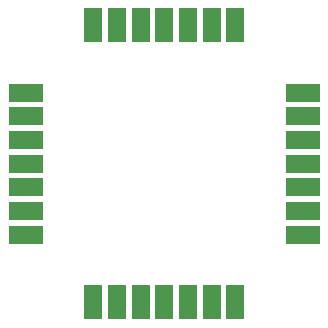
<source format=gbr>
G04 #@! TF.GenerationSoftware,KiCad,Pcbnew,(5.99.0-7341-g916db1094)*
G04 #@! TF.CreationDate,2020-12-04T14:01:58-06:00*
G04 #@! TF.ProjectId,CircuitBrains Basic v1_2,43697263-7569-4744-9272-61696e732042,rev?*
G04 #@! TF.SameCoordinates,Original*
G04 #@! TF.FileFunction,Soldermask,Bot*
G04 #@! TF.FilePolarity,Negative*
%FSLAX46Y46*%
G04 Gerber Fmt 4.6, Leading zero omitted, Abs format (unit mm)*
G04 Created by KiCad (PCBNEW (5.99.0-7341-g916db1094)) date 2020-12-04 14:01:58*
%MOMM*%
%LPD*%
G01*
G04 APERTURE LIST*
%ADD10R,3.000000X1.500000*%
%ADD11R,1.500000X3.000000*%
G04 APERTURE END LIST*
D10*
X88350000Y-96500000D03*
X88350000Y-98500000D03*
X88350000Y-100500000D03*
X88350000Y-102500000D03*
X88350000Y-104500000D03*
X88350000Y-106500000D03*
X88350000Y-108500000D03*
D11*
X94100000Y-114250000D03*
X96100000Y-114250000D03*
X98100000Y-114250000D03*
X100100000Y-114250000D03*
X102100000Y-114250000D03*
X104100000Y-114250000D03*
X106100000Y-114250000D03*
D10*
X111850000Y-108500000D03*
X111850000Y-106500000D03*
X111850000Y-104500000D03*
X111850000Y-102500000D03*
X111850000Y-100500000D03*
X111850000Y-98500000D03*
X111850000Y-96500000D03*
D11*
X106100000Y-90750000D03*
X104100000Y-90750000D03*
X102100000Y-90750000D03*
X100100000Y-90750000D03*
X98100000Y-90750000D03*
X96100000Y-90750000D03*
X94100000Y-90750000D03*
M02*

</source>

==================================================

What to produce:
Set down, exactly as they stand above, the lines starting with the line with "G04 #@! TF.CreationDate,2020-12-04T14:01:58-06:00*" and going on through the line with "X88350000Y-106500000D03*", and no others.

Response:
G04 #@! TF.CreationDate,2020-12-04T14:01:58-06:00*
G04 #@! TF.ProjectId,CircuitBrains Basic v1_2,43697263-7569-4744-9272-61696e732042,rev?*
G04 #@! TF.SameCoordinates,Original*
G04 #@! TF.FileFunction,Soldermask,Bot*
G04 #@! TF.FilePolarity,Negative*
%FSLAX46Y46*%
G04 Gerber Fmt 4.6, Leading zero omitted, Abs format (unit mm)*
G04 Created by KiCad (PCBNEW (5.99.0-7341-g916db1094)) date 2020-12-04 14:01:58*
%MOMM*%
%LPD*%
G01*
G04 APERTURE LIST*
%ADD10R,3.000000X1.500000*%
%ADD11R,1.500000X3.000000*%
G04 APERTURE END LIST*
D10*
X88350000Y-96500000D03*
X88350000Y-98500000D03*
X88350000Y-100500000D03*
X88350000Y-102500000D03*
X88350000Y-104500000D03*
X88350000Y-106500000D03*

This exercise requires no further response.